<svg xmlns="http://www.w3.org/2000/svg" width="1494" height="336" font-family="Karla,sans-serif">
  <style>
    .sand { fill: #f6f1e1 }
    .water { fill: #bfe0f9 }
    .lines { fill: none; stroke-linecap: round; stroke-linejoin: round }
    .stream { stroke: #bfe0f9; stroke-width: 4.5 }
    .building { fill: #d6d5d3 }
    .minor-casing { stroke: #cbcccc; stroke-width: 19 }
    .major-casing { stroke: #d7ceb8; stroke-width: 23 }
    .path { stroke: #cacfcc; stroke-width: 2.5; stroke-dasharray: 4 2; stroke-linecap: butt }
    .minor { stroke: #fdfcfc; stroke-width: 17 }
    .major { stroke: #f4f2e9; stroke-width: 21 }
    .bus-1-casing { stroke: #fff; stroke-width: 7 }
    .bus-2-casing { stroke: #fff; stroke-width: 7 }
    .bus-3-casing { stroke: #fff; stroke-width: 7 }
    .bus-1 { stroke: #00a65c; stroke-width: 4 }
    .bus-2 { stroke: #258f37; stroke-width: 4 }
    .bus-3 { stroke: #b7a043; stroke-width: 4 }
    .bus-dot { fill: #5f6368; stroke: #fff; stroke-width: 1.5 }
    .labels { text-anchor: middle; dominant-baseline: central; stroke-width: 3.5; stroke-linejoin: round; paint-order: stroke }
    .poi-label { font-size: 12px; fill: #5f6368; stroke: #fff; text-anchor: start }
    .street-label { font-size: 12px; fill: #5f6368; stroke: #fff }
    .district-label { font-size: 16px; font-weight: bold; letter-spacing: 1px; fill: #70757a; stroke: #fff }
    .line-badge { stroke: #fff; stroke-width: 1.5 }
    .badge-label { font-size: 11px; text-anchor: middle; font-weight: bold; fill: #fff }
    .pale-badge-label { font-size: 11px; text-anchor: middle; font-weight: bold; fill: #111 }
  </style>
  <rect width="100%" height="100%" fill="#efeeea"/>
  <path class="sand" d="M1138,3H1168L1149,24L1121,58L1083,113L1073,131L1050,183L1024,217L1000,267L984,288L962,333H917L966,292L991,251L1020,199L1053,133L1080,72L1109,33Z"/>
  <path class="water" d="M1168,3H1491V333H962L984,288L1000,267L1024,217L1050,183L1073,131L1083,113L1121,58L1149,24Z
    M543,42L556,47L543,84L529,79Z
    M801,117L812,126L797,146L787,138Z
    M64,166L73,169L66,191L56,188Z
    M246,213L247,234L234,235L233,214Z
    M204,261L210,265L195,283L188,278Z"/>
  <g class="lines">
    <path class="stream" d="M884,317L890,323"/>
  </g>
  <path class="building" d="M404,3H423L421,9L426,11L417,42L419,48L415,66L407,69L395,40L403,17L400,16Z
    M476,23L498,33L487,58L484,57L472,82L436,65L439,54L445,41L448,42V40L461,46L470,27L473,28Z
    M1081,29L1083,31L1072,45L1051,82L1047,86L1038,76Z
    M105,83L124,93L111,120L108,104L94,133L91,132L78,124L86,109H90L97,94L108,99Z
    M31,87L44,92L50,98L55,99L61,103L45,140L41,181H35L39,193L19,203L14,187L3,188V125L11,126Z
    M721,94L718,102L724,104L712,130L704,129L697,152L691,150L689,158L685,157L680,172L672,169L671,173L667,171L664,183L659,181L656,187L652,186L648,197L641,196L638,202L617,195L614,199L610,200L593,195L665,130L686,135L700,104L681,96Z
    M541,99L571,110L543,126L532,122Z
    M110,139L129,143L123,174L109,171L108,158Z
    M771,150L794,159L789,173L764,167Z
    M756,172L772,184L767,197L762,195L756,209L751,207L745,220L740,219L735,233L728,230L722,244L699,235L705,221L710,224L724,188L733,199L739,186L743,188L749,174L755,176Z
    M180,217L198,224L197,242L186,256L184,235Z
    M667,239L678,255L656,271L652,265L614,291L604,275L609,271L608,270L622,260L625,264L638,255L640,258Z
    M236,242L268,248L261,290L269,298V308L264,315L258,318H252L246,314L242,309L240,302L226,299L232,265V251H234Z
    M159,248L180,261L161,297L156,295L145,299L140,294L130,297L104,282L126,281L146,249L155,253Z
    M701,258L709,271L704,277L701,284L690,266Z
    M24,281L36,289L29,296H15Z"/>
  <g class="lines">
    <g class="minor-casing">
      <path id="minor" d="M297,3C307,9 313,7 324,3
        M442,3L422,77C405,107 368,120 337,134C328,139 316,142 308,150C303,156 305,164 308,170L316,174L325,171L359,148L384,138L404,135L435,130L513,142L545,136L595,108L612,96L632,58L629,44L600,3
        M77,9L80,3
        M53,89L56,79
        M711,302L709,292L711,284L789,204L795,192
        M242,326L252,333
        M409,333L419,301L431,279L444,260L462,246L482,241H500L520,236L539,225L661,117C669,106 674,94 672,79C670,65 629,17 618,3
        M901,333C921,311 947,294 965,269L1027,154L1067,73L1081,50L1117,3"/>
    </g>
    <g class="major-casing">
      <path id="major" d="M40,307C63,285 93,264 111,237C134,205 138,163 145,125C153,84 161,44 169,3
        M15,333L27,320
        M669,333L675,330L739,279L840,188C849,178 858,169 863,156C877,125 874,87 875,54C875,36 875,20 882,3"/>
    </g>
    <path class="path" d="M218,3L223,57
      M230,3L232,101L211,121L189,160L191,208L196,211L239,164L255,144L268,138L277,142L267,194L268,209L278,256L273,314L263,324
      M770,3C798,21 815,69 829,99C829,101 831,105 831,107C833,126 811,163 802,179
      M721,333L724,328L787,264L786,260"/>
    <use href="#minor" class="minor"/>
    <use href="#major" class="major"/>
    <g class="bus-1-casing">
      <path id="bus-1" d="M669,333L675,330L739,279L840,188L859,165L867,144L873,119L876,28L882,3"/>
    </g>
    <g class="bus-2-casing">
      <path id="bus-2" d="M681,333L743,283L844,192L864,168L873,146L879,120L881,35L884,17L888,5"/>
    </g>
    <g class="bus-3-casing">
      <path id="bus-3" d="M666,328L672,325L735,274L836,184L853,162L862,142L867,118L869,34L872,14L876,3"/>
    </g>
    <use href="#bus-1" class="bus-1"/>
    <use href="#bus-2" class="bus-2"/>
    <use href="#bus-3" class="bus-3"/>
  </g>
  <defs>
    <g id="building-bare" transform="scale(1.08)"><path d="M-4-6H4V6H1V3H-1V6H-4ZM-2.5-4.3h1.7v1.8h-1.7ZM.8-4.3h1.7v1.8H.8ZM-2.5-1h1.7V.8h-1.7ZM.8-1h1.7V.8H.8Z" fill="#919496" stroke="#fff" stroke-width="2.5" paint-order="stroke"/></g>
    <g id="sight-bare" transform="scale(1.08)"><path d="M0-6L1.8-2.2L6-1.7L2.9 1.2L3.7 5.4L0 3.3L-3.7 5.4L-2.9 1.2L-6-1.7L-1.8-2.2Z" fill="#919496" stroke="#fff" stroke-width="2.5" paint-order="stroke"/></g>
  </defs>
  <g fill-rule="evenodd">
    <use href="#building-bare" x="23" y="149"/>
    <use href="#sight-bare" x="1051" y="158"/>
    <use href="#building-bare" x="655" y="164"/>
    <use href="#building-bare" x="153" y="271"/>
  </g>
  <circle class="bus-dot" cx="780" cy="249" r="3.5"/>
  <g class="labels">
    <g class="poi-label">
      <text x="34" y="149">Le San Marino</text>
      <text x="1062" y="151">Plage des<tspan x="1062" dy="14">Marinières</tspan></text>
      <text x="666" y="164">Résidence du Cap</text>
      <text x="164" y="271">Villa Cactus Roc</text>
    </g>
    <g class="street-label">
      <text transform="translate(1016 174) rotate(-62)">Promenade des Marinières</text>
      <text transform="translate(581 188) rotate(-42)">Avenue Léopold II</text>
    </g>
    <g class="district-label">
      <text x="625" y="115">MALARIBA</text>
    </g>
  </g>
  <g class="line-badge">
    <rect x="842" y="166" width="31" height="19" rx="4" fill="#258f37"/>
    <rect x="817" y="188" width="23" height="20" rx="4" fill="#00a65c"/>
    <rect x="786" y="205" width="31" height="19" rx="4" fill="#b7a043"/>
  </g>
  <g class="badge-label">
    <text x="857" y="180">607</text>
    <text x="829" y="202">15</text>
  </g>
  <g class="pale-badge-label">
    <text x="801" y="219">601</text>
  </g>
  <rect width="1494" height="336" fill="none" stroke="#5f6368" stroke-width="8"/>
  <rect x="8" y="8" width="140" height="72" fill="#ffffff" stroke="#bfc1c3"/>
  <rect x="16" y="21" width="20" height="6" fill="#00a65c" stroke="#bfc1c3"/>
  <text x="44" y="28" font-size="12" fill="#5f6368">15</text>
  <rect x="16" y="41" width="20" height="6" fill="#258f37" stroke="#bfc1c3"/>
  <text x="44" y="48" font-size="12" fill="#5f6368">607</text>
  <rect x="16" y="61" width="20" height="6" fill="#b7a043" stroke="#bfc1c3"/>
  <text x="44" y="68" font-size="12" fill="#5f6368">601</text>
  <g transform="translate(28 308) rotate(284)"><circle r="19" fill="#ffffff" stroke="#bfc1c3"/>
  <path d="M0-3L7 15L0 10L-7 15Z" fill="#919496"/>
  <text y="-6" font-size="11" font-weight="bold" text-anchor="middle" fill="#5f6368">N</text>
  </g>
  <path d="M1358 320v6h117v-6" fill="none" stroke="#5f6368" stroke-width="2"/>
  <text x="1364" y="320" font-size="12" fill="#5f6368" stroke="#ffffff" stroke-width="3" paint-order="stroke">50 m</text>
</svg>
* * * * * * * * *
> What you are asked to do
Select and copy each line from the data that includes the word "linecap".

> Solution to the problem
    .lines { fill: none; stroke-linecap: round; stroke-linejoin: round }
    .path { stroke: #cacfcc; stroke-width: 2.5; stroke-dasharray: 4 2; stroke-linecap: butt }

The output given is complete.